** Opening Extract to read block **

2018/19 Season HUB Weekly Farm Update as at 11th October 2018
General Farm Information
Table 1: Key Numbers 11th October
|Milking Platform average|
|Soil temp (C)||8.7|
|Av. Pasture Cover (kg DM/ha)||2397|
|Pasture Growth rate (kg DM/ha/day)||68|
|No. of cows milking||697|
|No. cows milking into the vat||632|
|Av. Kg MS/cow/day (from vat)||2.0|
|Average milk fat (%)||4.71|
|Average milk prot (%)||3.84|
|Average SCC (cells/ml)||176,000|
|Milker Intake Target (kg DM/cow)||18 - 18.5 kg DM total|
|Colostrum Intake Target (kg DM/cow)||14.5 kg DM pasture|
|Springer Intake Target (kg DM/cow)||10 kg total (pasture|
Table 2: Animal Summary by farmlet
|Std Kale||LI Kale||Std FB||LI FB||Units|
|Milkers – TAD||164||149||160||139||cows|
Table 3: Feed Summary by farmlet
|Std Kale||LI Kale||Std FB||LI FB||Units|
|Average pasture cover* (C-Dax and excluding springer paddocks)||2371||2436||2384||2395||kg DM|
|Growth Rate (c-dax)||70||73||66||62||kgDM/d|
|Rotation length last week||30||30||29||28|
|Target rotation length* (Excluding springer paddocks)||30||30||30||30||days|
|Target milker intake for this week 28th September - 5th October|
|PKE:Barley Blend||2.5||2.5||kg DM/cow|
|Fodder beet||3||3||kg DM/cow|
|Total DMI||18||18||18||18||kg DM/cow|
Key Decisions: this week
- The weaning target for the calves ranges from 80-90kg liveweight (buffer of -5kg), depending on their breed composition. This week x36 calves will be weaned onto grass and ad lib meal. Once they have spent a week adjusting to weaning, the meal offered will be reduced over the following week. As soon as practical, weaned calves will be sent to the support block.

** Closing Extract to read block **

▸ Task 1: Copy the records word for word, from their first line through the line containing "управляемая BAM Trading".
The text and the records have no connection to each other.

** Opening Record set block **

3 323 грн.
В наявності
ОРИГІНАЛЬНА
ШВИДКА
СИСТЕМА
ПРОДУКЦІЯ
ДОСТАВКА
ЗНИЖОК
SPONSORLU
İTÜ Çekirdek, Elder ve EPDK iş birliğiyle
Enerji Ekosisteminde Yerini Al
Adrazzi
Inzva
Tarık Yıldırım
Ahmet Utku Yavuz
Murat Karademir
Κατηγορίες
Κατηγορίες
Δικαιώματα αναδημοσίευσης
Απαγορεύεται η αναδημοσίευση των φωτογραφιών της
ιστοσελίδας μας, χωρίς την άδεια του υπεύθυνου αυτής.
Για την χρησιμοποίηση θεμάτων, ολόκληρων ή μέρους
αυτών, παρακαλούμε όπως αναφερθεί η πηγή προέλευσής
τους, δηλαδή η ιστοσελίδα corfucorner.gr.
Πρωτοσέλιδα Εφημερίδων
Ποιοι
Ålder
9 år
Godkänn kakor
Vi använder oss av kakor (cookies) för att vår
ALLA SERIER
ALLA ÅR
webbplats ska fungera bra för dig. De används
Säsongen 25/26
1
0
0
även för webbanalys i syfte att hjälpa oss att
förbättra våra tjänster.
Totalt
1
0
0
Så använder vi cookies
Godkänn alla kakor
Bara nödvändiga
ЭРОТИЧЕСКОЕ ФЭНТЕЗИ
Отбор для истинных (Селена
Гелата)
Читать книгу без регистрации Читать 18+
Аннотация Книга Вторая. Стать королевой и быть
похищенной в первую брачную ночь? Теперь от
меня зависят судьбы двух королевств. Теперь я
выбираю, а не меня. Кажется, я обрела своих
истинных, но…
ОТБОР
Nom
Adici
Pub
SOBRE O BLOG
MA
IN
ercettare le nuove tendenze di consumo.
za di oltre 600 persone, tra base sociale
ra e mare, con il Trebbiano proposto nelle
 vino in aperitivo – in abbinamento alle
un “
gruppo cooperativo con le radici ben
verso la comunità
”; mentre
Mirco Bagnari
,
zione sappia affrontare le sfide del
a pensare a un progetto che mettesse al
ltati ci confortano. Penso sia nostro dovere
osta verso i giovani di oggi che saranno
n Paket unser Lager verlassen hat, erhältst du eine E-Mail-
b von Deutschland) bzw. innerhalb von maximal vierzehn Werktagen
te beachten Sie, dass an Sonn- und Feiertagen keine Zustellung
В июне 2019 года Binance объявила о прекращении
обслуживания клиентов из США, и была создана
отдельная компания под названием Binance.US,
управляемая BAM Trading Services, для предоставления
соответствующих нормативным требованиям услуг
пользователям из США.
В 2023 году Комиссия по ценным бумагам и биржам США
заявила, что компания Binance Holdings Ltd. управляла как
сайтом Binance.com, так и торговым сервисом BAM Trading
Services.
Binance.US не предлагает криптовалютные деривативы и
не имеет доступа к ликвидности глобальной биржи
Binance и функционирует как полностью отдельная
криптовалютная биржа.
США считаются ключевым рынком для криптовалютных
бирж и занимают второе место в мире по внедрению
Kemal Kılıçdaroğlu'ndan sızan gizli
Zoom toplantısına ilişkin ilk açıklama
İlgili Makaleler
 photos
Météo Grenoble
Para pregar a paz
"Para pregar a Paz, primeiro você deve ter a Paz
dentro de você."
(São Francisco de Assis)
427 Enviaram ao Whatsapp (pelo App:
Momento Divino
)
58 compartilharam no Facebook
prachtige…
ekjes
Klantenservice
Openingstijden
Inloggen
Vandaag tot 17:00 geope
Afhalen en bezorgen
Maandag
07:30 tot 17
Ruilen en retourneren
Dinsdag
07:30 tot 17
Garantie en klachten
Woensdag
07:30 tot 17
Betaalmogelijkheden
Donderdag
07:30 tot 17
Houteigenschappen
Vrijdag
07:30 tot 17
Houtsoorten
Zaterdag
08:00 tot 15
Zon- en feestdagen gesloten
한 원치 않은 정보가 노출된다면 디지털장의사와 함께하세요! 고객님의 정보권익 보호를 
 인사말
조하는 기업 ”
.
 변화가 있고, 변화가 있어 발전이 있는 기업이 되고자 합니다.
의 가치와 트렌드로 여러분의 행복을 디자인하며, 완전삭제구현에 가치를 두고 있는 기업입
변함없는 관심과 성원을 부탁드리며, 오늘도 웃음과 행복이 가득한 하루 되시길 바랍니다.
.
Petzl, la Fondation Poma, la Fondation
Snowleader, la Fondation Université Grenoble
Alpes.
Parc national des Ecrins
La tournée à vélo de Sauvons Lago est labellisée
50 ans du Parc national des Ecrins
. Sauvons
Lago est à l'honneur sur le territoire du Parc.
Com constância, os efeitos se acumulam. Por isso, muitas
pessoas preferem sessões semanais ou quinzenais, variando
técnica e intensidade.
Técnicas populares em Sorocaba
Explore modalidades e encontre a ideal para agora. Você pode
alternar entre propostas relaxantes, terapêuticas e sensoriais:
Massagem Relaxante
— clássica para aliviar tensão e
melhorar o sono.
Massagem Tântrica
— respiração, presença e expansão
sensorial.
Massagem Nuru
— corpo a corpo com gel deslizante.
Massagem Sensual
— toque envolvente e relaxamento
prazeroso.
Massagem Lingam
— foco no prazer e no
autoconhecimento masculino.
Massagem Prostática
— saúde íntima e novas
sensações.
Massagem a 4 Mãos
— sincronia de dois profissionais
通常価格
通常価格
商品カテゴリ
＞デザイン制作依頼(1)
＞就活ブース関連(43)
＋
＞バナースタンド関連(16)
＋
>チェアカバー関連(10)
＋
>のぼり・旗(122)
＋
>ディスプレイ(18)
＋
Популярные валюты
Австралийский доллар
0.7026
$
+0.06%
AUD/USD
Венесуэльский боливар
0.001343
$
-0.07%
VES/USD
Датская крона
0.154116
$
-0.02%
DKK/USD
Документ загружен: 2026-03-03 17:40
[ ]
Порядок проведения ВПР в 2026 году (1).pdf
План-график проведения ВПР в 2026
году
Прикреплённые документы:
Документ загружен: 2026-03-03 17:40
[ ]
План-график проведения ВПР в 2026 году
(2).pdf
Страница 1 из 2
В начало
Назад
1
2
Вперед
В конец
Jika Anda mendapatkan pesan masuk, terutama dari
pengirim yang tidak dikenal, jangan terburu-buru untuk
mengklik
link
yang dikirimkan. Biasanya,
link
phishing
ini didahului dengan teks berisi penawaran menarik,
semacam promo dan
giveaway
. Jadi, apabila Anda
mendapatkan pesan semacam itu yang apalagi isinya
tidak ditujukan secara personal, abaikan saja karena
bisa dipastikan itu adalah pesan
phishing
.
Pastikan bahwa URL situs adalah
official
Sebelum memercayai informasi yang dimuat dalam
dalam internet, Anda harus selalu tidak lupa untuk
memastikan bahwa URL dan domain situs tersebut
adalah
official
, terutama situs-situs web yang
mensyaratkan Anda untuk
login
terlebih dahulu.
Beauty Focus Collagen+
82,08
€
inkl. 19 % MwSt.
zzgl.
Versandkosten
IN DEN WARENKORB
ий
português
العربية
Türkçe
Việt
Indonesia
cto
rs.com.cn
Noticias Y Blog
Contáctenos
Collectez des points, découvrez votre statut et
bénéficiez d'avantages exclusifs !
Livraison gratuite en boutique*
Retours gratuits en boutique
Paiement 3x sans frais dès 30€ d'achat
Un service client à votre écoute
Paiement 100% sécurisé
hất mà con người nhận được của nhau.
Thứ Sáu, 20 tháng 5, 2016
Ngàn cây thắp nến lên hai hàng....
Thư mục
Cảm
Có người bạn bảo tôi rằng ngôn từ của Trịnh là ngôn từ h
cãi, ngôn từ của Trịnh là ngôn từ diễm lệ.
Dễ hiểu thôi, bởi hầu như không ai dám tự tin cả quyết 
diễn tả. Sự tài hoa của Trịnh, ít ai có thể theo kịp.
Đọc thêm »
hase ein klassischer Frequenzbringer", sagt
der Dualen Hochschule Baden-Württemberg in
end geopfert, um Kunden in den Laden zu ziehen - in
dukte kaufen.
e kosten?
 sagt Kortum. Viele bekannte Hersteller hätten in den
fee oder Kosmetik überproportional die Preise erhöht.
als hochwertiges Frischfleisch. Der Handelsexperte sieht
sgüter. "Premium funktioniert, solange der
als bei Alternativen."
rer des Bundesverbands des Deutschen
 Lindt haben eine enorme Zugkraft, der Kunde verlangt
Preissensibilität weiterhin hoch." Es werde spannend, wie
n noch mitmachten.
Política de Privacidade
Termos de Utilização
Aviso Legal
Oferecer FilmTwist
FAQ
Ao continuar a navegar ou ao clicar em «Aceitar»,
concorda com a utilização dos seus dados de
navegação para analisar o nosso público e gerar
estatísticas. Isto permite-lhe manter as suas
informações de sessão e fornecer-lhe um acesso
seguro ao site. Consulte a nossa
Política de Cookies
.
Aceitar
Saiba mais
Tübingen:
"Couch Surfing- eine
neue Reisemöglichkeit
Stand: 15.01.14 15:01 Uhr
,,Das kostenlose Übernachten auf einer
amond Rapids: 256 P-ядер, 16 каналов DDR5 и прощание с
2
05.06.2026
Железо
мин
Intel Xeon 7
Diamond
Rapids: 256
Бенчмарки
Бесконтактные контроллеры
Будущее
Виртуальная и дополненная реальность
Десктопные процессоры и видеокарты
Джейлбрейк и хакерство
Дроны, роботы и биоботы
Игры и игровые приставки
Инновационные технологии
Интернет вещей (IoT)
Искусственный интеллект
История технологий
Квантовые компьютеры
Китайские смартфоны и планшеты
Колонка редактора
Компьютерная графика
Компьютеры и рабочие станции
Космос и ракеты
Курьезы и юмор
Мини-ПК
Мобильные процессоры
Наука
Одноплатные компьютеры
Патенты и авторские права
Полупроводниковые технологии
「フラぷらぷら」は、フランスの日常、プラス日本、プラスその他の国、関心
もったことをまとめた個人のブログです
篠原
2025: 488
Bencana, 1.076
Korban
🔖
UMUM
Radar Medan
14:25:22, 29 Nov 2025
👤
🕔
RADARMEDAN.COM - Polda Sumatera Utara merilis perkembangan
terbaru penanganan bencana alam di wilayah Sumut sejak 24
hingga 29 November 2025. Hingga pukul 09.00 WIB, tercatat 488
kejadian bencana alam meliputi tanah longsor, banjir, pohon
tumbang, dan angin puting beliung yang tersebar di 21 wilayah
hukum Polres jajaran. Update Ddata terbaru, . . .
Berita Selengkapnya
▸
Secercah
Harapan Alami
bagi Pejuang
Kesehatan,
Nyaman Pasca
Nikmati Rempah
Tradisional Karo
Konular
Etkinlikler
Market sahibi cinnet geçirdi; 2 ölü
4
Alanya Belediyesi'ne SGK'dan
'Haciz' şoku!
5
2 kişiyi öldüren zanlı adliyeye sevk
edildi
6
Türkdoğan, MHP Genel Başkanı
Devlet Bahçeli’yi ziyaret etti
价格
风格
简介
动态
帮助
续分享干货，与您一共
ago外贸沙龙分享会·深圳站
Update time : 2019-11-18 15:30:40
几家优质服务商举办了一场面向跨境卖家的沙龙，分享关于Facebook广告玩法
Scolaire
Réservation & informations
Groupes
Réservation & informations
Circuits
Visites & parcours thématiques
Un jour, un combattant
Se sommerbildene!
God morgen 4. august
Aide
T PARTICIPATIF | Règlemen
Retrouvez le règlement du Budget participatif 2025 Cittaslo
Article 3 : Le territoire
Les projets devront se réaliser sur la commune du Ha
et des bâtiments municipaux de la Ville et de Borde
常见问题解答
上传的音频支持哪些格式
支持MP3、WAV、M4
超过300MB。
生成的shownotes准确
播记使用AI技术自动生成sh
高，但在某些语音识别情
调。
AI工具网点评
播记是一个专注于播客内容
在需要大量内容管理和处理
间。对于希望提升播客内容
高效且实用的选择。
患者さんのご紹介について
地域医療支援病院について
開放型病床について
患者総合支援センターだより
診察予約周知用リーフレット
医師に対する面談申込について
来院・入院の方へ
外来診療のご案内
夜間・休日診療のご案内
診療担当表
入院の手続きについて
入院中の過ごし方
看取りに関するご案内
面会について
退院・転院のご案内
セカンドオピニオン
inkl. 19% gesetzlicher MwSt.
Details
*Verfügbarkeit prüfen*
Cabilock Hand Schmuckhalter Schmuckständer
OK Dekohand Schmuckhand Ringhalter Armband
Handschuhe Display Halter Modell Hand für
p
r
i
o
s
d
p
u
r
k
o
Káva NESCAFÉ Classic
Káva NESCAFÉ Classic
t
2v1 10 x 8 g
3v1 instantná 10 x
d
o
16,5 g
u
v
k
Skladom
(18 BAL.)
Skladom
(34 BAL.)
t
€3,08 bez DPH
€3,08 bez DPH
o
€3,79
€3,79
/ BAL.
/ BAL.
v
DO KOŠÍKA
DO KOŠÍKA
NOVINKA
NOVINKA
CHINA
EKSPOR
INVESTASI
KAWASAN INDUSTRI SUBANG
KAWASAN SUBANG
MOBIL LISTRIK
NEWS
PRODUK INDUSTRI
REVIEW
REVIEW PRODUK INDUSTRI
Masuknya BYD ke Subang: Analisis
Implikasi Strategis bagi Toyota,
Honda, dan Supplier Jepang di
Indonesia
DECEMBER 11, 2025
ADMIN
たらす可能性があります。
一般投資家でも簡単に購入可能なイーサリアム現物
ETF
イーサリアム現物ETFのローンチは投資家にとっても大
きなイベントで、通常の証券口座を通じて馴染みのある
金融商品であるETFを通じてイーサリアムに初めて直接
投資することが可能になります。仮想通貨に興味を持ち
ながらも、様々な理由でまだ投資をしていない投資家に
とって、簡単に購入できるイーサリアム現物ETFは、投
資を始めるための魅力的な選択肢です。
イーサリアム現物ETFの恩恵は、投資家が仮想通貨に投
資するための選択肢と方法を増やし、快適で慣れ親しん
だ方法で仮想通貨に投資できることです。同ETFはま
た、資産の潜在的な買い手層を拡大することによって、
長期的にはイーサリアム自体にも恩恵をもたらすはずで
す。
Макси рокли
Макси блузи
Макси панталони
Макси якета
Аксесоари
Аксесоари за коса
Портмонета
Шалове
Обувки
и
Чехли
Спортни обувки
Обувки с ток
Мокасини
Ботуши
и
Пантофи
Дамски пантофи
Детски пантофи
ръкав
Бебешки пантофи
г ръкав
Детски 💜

** Closing Record set block **

▸ Task 2: Using the farm update, say whether each statement agrees with it: (a) the weaning target for the calves ranges from 80 to 90 kg liveweight; (b) forty calves will be weaned this week; (c) weaned calves will be kept off the support block. Answer yes or no for each, and quote the deciding words.

▸ Exercise answer 1:
3 323 грн.
В наявності
ОРИГІНАЛЬНА
ШВИДКА
СИСТЕМА
ПРОДУКЦІЯ
ДОСТАВКА
ЗНИЖОК
SPONSORLU
İTÜ Çekirdek, Elder ve EPDK iş birliğiyle
Enerji Ekosisteminde Yerini Al
Adrazzi
Inzva
Tarık Yıldırım
Ahmet Utku Yavuz
Murat Karademir
Κατηγορίες
Κατηγορίες
Δικαιώματα αναδημοσίευσης
Απαγορεύεται η αναδημοσίευση των φωτογραφιών της
ιστοσελίδας μας, χωρίς την άδεια του υπεύθυνου αυτής.
Για την χρησιμοποίηση θεμάτων, ολόκληρων ή μέρους
αυτών, παρακαλούμε όπως αναφερθεί η πηγή προέλευσής
τους, δηλαδή η ιστοσελίδα corfucorner.gr.
Πρωτοσέλιδα Εφημερίδων
Ποιοι
Ålder
9 år
Godkänn kakor
Vi använder oss av kakor (cookies) för att vår
ALLA SERIER
ALLA ÅR
webbplats ska fungera bra för dig. De används
Säsongen 25/26
1
0
0
även för webbanalys i syfte att hjälpa oss att
förbättra våra tjänster.
Totalt
1
0
0
Så använder vi cookies
Godkänn alla kakor
Bara nödvändiga
ЭРОТИЧЕСКОЕ ФЭНТЕЗИ
Отбор для истинных (Селена
Гелата)
Читать книгу без регистрации Читать 18+
Аннотация Книга Вторая. Стать королевой и быть
похищенной в первую брачную ночь? Теперь от
меня зависят судьбы двух королевств. Теперь я
выбираю, а не меня. Кажется, я обрела своих
истинных, но…
ОТБОР
Nom
Adici
Pub
SOBRE O BLOG
MA
IN
ercettare le nuove tendenze di consumo.
za di oltre 600 persone, tra base sociale
ra e mare, con il Trebbiano proposto nelle
 vino in aperitivo – in abbinamento alle
un “
gruppo cooperativo con le radici ben
verso la comunità
”; mentre
Mirco Bagnari
,
zione sappia affrontare le sfide del
a pensare a un progetto che mettesse al
ltati ci confortano. Penso sia nostro dovere
osta verso i giovani di oggi che saranno
n Paket unser Lager verlassen hat, erhältst du eine E-Mail-
b von Deutschland) bzw. innerhalb von maximal vierzehn Werktagen
te beachten Sie, dass an Sonn- und Feiertagen keine Zustellung
В июне 2019 года Binance объявила о прекращении
обслуживания клиентов из США, и была создана
отдельная компания под названием Binance.US,
управляемая BAM Trading Services, для предоставления

▸ Exercise answer 2:
(a) Yes: "The weaning target for the calves ranges from 80-90kg liveweight"
(b) No: "This week x36 calves will be weaned onto grass and ad lib meal."
(c) No: "As soon as practical, weaned calves will be sent to the support block."